This Facebook message posted on Gesher’s page a couple of weeks ago inviting families to participate in one of their programs, seems to have struck a chord.
With all of Israel asked to remain secluded in their own homes, many are obviously focused on preventing a health crisis. But Gesher, an organization focused on building bridges between the different sectors in Israeli society sensed an opportunity to further its mission of creating a cohesive society even as families remain in their homes. “Our core business is in breaking down barriers and shattering stereotypes between religious and secular Israelis through facilitated face to face meetings” said JJ Sussman, Gesher’s International Director, “with quarantines and other guidelines in place, we not only were forced to get creative, but we sensed an opportunity.”
Shortly after the initial spread of Corona in Israel, Gesher’s Education Department launched an innovative initiative inviting families stuck in their homes to sign up for a session to “get to know” a family different than they are. Already by the week just prior to Pessach, every night’s slots for meetings filled up quickly. Each online Zoom meeting paired a religious family with a secular family in a ninety minute session using the tried and true methods honed through years of use and practice all facilitated by one of Gesher’s professional facilitators.
“The advantage of this format is that for the first time, instead of running our program in schools or in the IDF with just one age group, through this format, we have entire families meet one another” said Alon Ziv, Gesher’s head of education, “This creates an incredible opportunity to change preconceived notions. Just last week in one of the sessions I facilitated, we had a Haredi family from Kfar Chabad and a secular family from Jerusalem. In everyday life, these two families would never meet one another.
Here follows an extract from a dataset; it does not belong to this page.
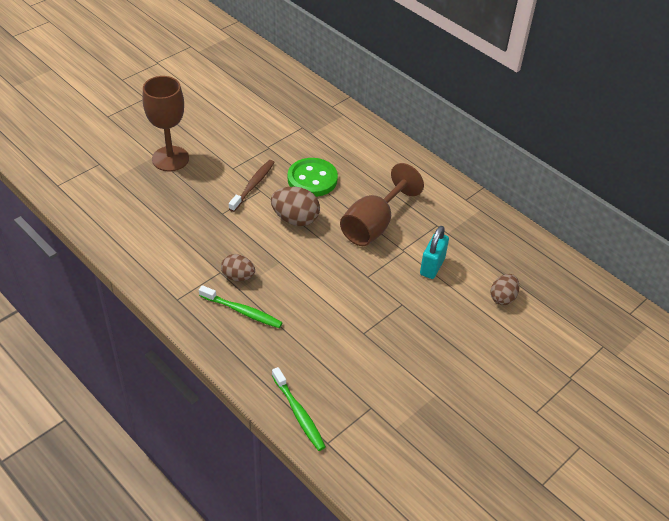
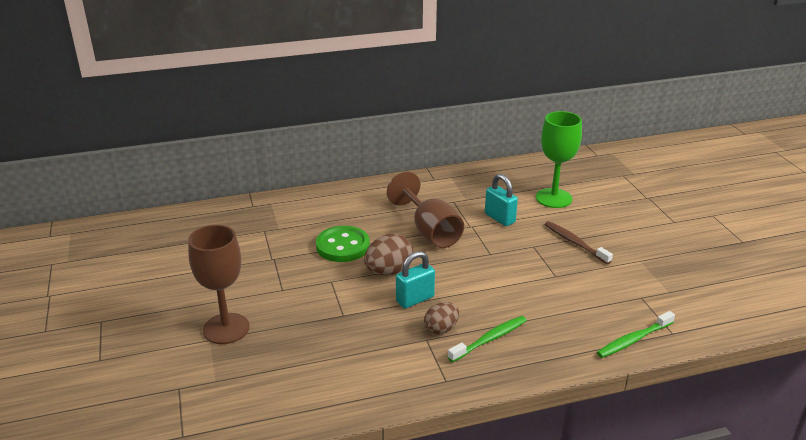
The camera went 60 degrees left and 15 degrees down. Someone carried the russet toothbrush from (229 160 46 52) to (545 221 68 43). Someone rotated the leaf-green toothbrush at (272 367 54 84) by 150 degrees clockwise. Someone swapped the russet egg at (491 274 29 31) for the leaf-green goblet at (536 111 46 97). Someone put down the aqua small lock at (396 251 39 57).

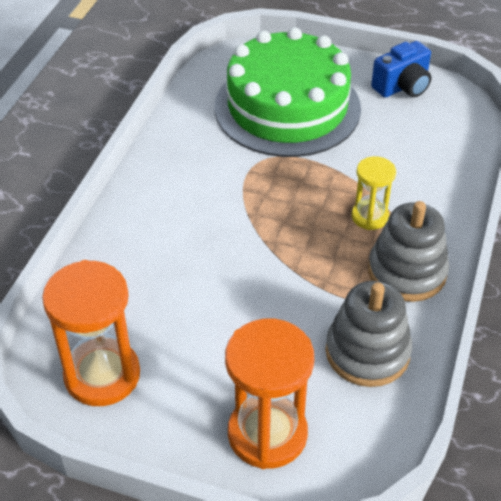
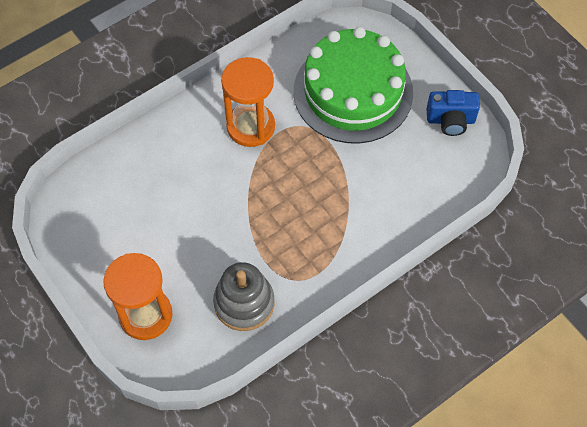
The camera went 35 degrees right and 15 degrees up. Someone carried the orange-coloured sandglass from (42 260 98 146) to (221 57 54 90). Someone took away the yellow sandglass at (352 156 44 74). Someone took away the ash-grey ring stacker at (368 201 81 101).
Of course it’s only a drop in the bucket, but with more and more drops like these, we can create a revolution!”
As was evident just last week in the discussion around the prevalence of Corona in Haredi cities like Bnei Brak, the current health crisis has the chance to quickly spiral into a societal crisis between the different sectors in Israeli society and ignite tensions that would negatively impact some already fragile relationships. While many are focused on the health ramifications and supplying food to those in need, Israel can’t afford to ignore the potential societal rifts that may arise from this national crisis.